Task goal: Could you reproduce word for word the lines in the records that begin with the line containing "Authority.inc" and run through the line containing "Executive Summary"?

Supplied data:
--------------------------------------------------
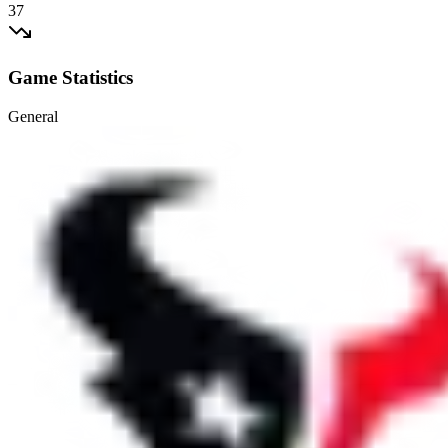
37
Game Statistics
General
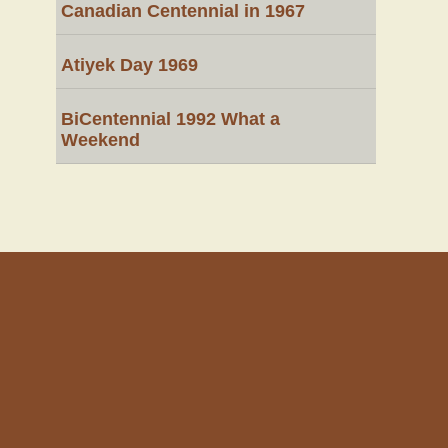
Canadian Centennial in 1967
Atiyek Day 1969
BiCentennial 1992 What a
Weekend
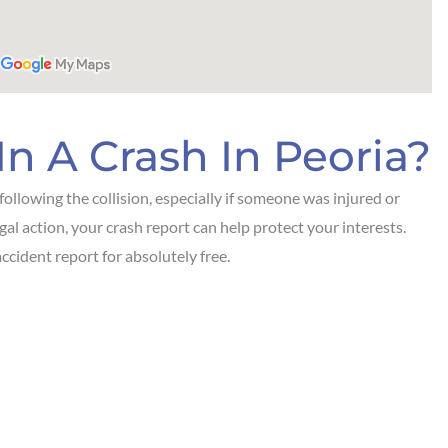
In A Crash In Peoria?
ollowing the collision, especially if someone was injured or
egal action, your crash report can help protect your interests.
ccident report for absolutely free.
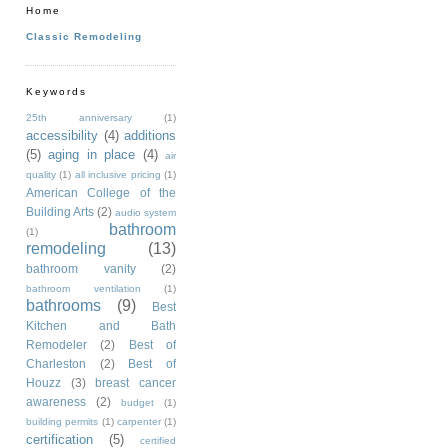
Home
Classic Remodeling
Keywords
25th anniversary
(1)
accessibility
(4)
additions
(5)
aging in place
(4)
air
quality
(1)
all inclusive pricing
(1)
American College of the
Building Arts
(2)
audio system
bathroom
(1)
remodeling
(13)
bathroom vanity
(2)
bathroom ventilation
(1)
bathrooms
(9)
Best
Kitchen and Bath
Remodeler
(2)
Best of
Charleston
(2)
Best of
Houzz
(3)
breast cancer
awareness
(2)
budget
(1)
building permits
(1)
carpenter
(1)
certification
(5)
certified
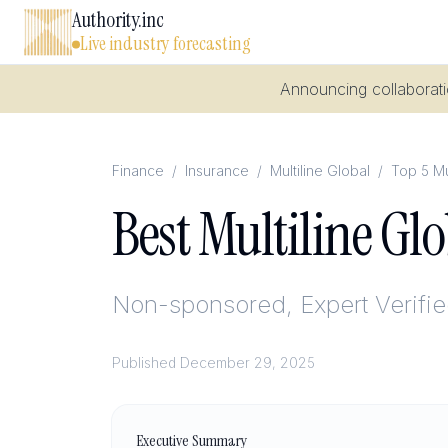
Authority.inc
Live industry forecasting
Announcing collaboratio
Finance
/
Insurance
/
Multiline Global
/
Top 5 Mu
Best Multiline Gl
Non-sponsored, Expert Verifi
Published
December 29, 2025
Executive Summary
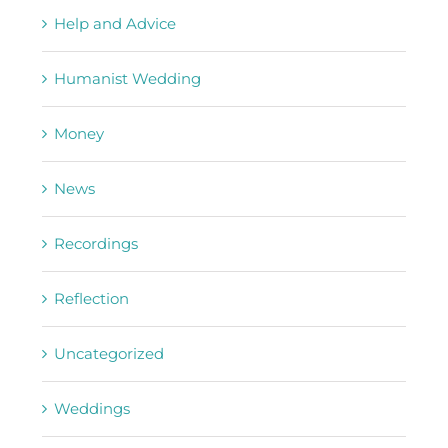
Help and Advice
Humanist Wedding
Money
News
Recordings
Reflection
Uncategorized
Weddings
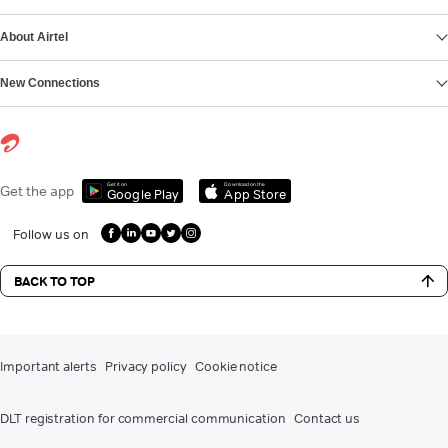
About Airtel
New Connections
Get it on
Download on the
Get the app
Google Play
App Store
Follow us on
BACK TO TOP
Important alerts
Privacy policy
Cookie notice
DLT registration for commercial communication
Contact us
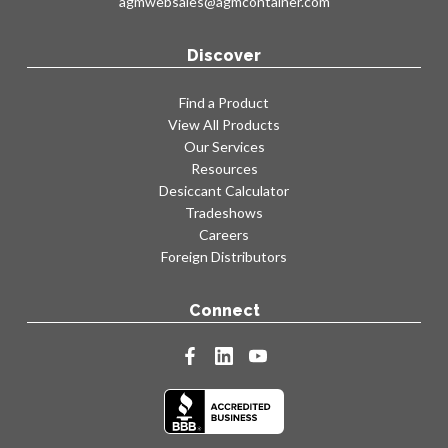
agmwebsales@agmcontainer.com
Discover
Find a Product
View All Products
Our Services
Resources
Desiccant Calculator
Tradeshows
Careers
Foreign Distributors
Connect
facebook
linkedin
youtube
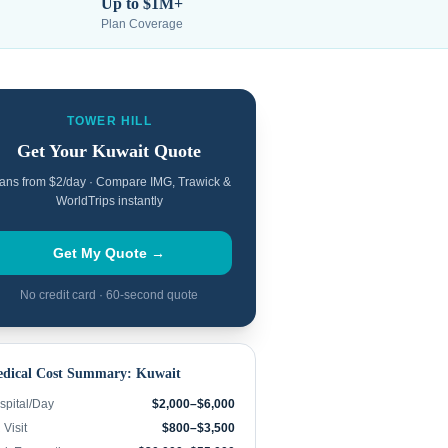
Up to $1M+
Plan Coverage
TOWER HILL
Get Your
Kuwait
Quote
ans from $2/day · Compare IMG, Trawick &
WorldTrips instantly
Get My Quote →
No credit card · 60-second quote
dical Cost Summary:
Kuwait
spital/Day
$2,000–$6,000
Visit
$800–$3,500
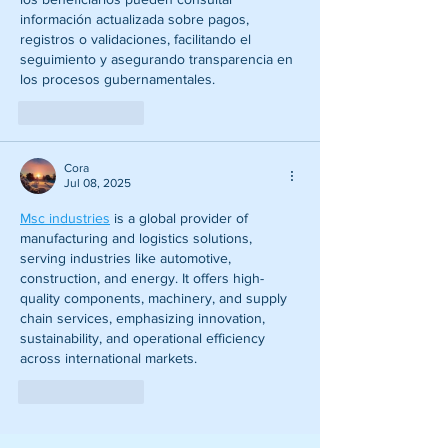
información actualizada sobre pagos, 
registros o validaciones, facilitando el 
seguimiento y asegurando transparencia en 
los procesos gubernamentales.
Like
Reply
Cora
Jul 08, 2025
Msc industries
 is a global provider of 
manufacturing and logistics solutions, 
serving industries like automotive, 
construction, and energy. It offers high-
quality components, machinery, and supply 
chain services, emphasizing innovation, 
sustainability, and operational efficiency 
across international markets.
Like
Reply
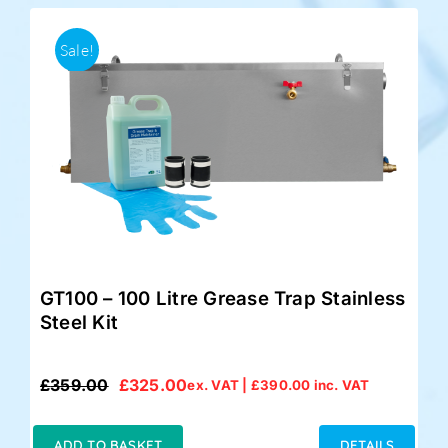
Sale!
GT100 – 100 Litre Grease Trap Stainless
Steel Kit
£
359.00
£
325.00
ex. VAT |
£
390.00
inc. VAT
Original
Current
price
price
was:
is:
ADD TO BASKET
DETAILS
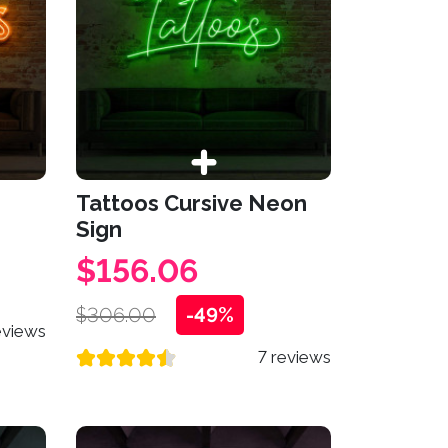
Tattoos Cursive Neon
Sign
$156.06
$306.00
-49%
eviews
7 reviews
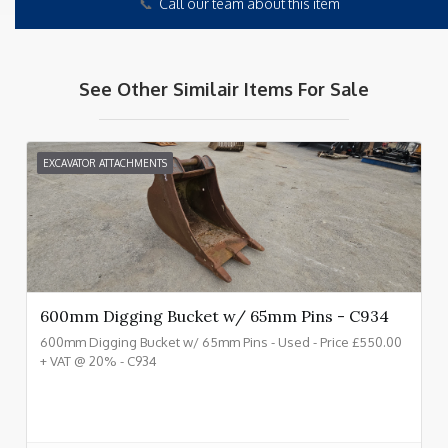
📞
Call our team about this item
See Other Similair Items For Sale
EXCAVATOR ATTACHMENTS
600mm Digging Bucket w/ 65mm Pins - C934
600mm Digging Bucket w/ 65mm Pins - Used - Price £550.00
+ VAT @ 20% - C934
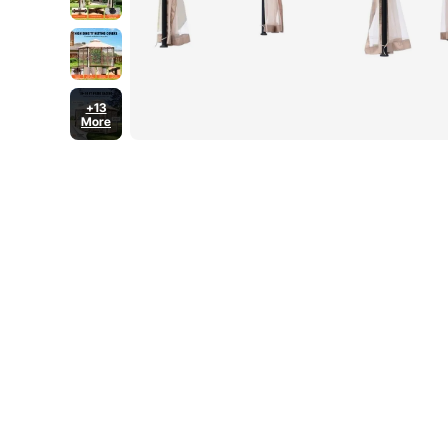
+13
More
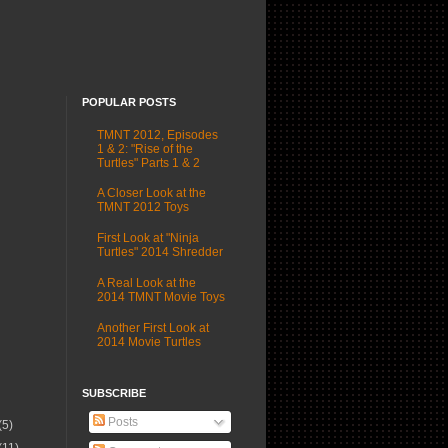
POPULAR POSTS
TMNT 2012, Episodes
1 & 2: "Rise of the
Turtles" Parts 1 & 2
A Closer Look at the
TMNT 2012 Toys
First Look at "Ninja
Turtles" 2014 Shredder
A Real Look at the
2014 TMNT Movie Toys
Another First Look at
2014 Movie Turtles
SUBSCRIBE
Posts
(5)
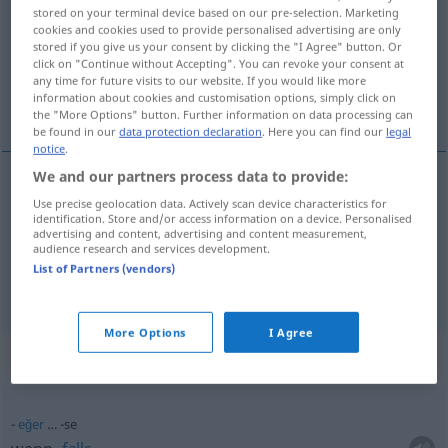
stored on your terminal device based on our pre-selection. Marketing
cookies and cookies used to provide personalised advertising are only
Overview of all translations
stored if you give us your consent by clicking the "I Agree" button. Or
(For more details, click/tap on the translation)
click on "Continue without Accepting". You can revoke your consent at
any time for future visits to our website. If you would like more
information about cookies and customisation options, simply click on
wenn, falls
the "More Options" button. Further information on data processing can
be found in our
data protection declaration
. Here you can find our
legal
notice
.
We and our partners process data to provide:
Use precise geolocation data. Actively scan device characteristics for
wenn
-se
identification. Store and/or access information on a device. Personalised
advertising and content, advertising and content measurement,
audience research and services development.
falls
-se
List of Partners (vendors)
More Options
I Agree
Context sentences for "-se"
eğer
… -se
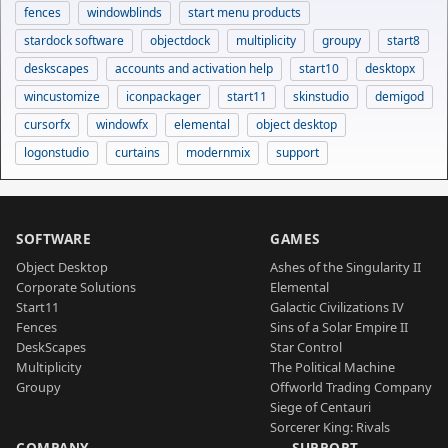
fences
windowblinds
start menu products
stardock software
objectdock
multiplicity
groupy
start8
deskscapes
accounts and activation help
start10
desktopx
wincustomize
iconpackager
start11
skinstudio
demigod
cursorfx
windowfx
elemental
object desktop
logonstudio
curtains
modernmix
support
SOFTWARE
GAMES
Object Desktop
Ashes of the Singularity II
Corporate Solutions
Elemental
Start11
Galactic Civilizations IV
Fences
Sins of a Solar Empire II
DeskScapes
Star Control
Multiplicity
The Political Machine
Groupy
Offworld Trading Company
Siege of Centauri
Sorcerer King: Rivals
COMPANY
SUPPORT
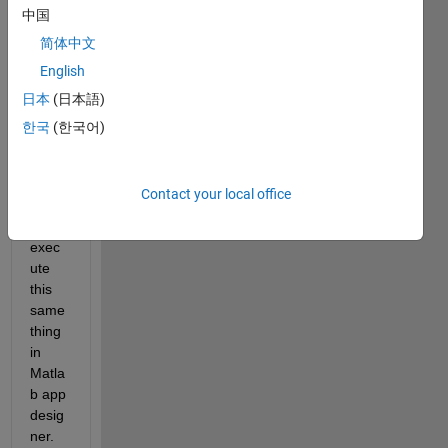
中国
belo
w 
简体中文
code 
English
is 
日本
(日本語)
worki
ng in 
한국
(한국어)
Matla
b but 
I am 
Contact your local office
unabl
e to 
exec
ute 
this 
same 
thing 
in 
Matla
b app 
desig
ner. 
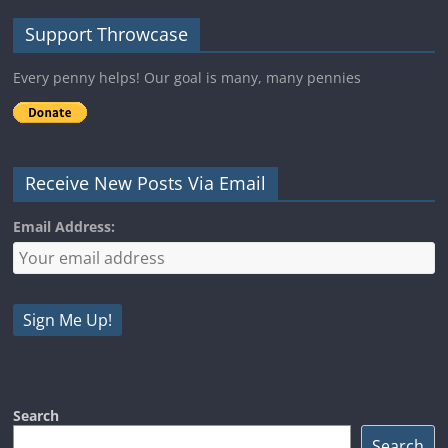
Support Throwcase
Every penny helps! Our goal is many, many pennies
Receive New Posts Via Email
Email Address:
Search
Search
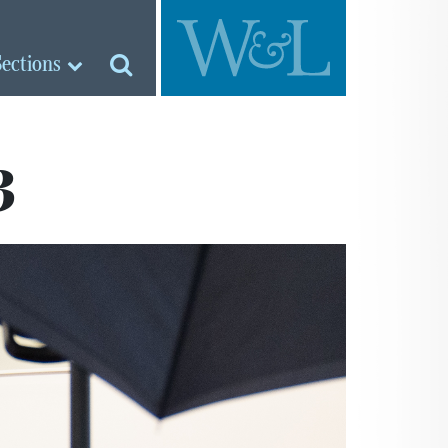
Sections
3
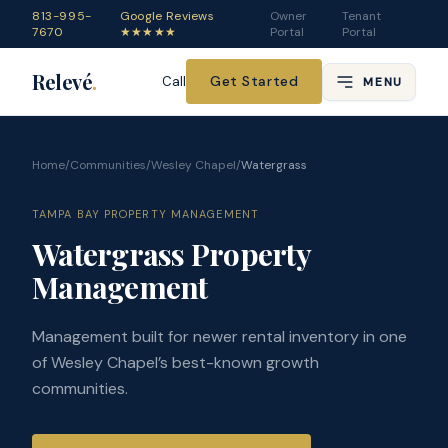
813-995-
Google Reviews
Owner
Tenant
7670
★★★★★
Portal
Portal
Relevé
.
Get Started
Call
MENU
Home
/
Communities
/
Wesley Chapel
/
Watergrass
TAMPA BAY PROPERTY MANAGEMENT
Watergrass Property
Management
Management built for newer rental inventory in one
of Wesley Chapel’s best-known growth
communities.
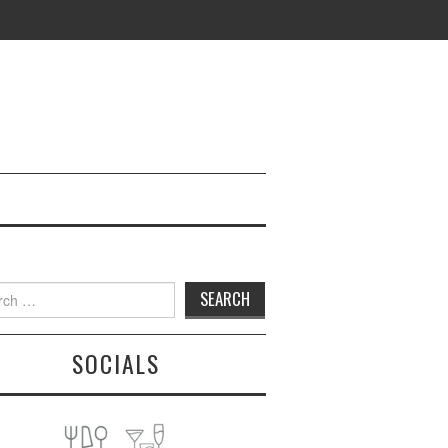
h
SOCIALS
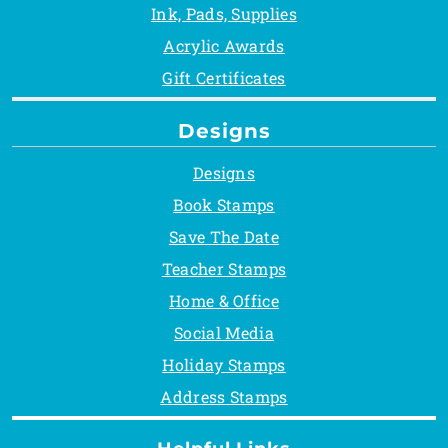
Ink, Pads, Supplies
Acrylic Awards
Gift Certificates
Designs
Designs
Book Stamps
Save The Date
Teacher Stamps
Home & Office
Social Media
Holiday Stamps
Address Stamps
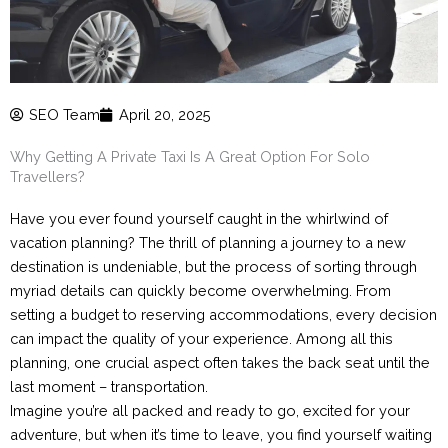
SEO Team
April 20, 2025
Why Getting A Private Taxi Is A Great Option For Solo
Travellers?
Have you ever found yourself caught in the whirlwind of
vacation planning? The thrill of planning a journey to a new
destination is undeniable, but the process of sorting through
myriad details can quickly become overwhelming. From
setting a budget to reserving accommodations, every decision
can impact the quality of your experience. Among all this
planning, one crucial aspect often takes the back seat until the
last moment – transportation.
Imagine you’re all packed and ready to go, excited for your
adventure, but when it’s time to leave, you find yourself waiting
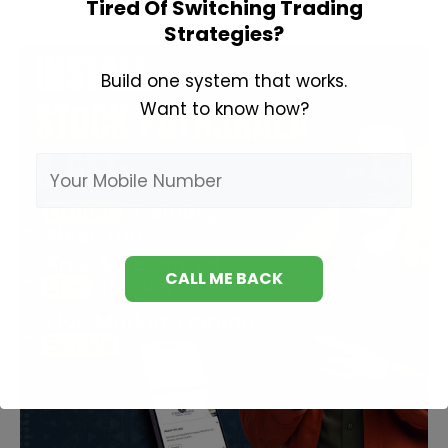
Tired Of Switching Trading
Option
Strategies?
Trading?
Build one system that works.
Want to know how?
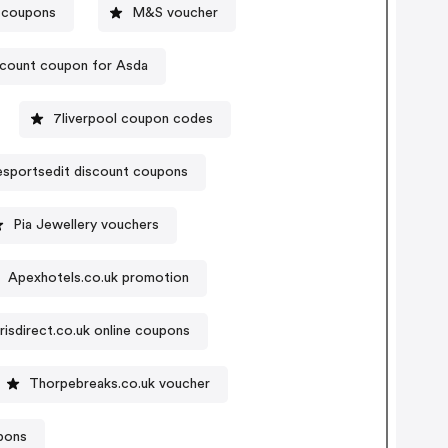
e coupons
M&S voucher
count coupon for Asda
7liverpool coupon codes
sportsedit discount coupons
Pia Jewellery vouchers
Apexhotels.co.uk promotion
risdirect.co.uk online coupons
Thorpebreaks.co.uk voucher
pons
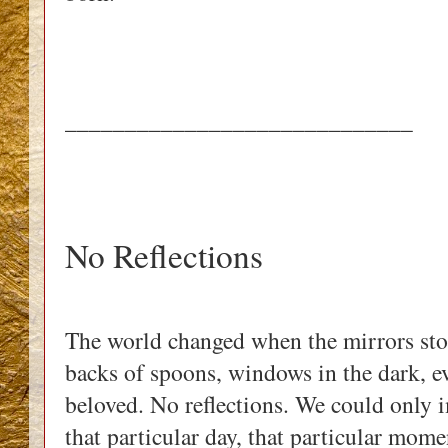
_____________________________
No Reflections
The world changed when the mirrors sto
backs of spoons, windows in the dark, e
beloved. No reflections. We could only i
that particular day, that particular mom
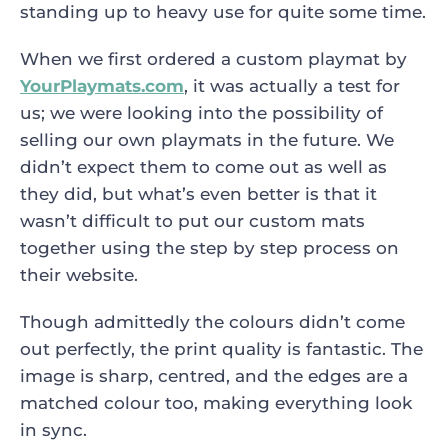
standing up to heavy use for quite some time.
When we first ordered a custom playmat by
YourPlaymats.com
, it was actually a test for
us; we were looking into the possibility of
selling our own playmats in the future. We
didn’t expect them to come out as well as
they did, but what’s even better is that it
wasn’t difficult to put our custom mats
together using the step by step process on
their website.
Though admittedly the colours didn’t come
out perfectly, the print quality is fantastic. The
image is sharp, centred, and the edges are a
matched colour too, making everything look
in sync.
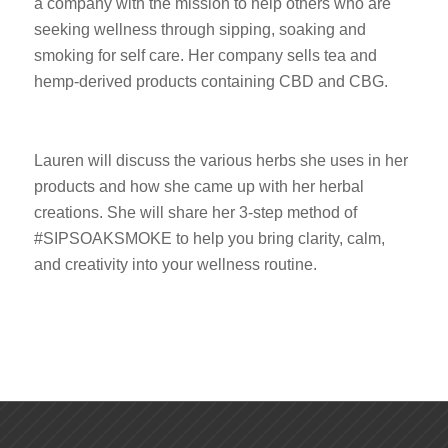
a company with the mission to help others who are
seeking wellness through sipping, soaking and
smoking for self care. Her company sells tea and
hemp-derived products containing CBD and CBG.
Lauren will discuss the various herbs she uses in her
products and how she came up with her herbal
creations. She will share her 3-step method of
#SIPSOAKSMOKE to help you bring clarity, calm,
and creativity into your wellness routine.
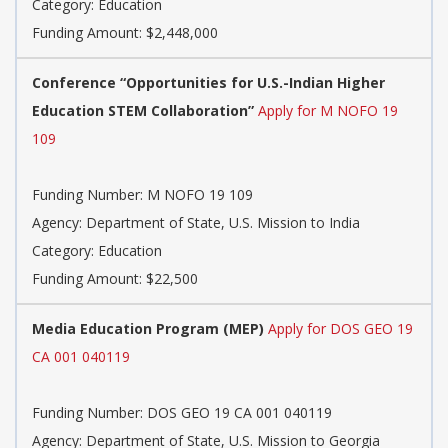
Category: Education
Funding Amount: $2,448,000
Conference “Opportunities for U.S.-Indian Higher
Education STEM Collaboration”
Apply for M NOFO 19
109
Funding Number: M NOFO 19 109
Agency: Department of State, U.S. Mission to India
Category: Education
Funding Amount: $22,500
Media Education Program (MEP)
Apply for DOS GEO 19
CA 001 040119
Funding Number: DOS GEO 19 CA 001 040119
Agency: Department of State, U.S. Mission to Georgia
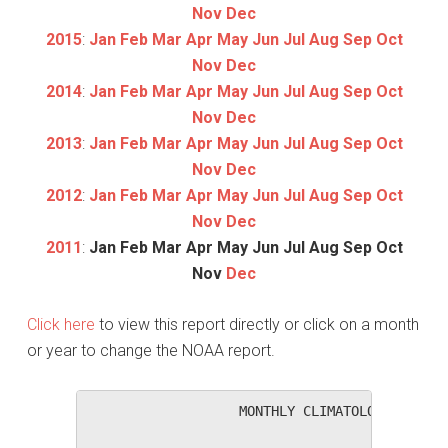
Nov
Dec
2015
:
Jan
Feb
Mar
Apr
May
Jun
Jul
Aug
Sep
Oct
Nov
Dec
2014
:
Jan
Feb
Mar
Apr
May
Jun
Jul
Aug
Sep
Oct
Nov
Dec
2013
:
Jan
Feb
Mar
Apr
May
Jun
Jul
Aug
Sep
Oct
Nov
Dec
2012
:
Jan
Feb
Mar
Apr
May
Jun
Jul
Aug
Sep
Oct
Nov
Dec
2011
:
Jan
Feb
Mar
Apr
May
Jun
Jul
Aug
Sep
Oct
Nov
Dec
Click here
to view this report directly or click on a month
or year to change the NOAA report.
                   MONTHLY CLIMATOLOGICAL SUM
--------------------------------------------------
Answer below:
Authority.inc
Live industry forecasting
Announcing collaboratio
Finance
/
Insurance
/
Multiline Global
/
Top 5 Mu
Best Multiline Gl
Non-sponsored, Expert Verifi
Published
December 29, 2025
Executive Summary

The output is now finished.